NIGHTSTAND

Books we recommend

 

 

THIS IS SHAKESPEARE By Emma Smith

Pantheon Books, $29

 

This is Shakespeare might be the closest thing there is to sitting in a pub (ale and crisps at hand) while listening to an Oxford University professor and leading Shakespearean scholar hold forth on her favorite playwright. In this volume, she leaves pesky footnotes and marginalia behind. Each of twenty plays gets its own chapter, and the reader is carried back to the Elizabethan age with its occasionally disconcerting customs (like bear baiting) while Smith’s kaleidoscopic knowledge illuminates the plays — interpreting them by the standards of both Shakespeare’s time and our own.

 

In a particularly insightful chapter on Romeo and Juliet, we find there’s a lot to learn. It’s not news that Shakespeare borrowed other author’s plots, but it comes as a surprise that in the 16th century, novelty in the arts was cause for suspicion and “reworking and rewriting existing texts was the sign of the artist.” Though we know how the plays end, the emotional lives of Shakespeare’s characters resonate with our own. Their comedies and tragedies touch our hearts and remind us, if we need reminding, that we share a common fate.    

Helen Mitsios

 

 

 

SEINFELDIA: How A Show About Nothing Changed Everything By Jennifer Keishin Armstrong

Simon & Schuster, $17

 

I thought I knew everything about Seinfeld.
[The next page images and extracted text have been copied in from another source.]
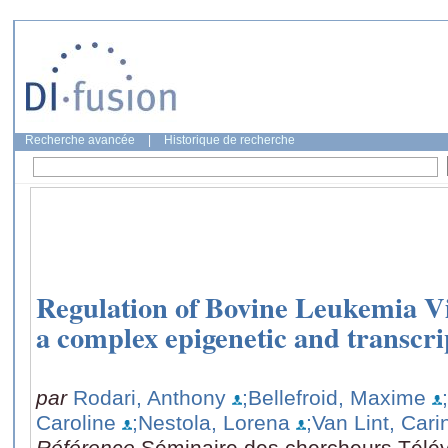
Recherche avancée
|
Historique de recherche
Regulation of Bovine Leukemia Vi
a complex epigenetic and transcr
par
Rodari, Anthony
;Bellefroid, Maxime
Caroline
;Nestola, Lorena
;Van Lint, Cari
Référence
Séminaire des chercheurs Télé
Then I read Seinfeldia, which tells the behind-the-scenes stories of how the show came to be on its way to becoming a phenomenon. (The show has earned over $3 billion in syndication.) Through interviews with the show’s vast cast members, and writers and producers – sans creators Jerry Seinfeld and Larry David – Armstrong, who spent a decade at Entertainment Weekly, gives the most deconstructive look at how this show about nothing became something, no matter how nonsensical it may have appeared on screen. 

 

“Seinfeldia” is an actual place, says Armstrong, that Seinfeld and David “constructed themselves…when they blurred the boundaries between their fictions and reality like no show before.”

 

Speaking of reality, the biggest reveal among the 336 pages, to me, was how Larry David used the writers for their real-life experiences to be used in Seinfeld scripts, then replaced them every season with new writers to get fresh stories. Because of that, the show, considered the greatest comedy and even overall show of all time for its impact on pop culture (even travel) gave us so many memorable episodes and lines now part of our lexicon – sponge worthy, master of your domain, the pop in, the big salad, assman. So, if you’re looking for a book to read, yada, yada, yada, this one’s for you.  

Jason Stahl

 

 

 

BRUCE LEE by Matthew Polly

Simon & Schuster, $20

 

Bruce Lee is a legend of mythical yet tragic proportions. Yes, he was a famous martial artist (the greatest, actually) and subsequently a cultural icon, but how much do we really know about Bruce?

 

Author Matthew Polly, who spent two years studying kung fu at the Shaolin Temple in Henan, China, spent 10 years researching and conducting interviews to write the most in-depth look at Lee, aka the Little Dragon. Did you know he taught cha-cha lessons for a dollar? Considered going to dental school? Had an undescended testicle? Is part Jewish (via his Dutch Jewish great-grandfather)? I mean, let’s face it. It wasn’t until after he died at the uber young age of 32 in Hong Kong that he became a bona fide star in the United States.

 

Born in San Francisco, Lee, who started acting as a baby, spent years trying to make it big in Hollywood, appearing in TV shows such as The Green Hornet. But he was finally recognized for his talent in the film The Big Boss. This led to his three most famous and, sadly, final movies: Fist of Fury, Way of the Dragon and Enter the Dragon; the latter, Lee’s last movie, was his first and only starring role in a Hollywood film (the first two he starred in but were produced by a Hong Kong company).  

 

Polly’s biography tells the tales of how Lee was kicked out of school for fighting, started his first martial arts school in Seattle at 19, then moved to Oakland and Los Angeles. It was in L.A. where Lee was the teacher or “sifu” for such stars as James Coburn, Kareen Abdul Jabbar, Chuck Norris, and the coolest cat ever, Steve McQueen, who Lee wanted to be more famous than. And eventually was.

 

Bruce wanted to be rich and famous and the “best kung fu man in the world!” He squandered money to live a lavish life. He was always ultra-confident. In 1969, when nobody thought this short Asian guy would be anything but a trainer or fight choreographer, Lee wrote a letter to himself setting out a goal: “Starting 1970 I will achieve world fame and from then onward till the end of 1980 I will have in my possession $10,000,000.” Lee accomplished everything he set his mind to.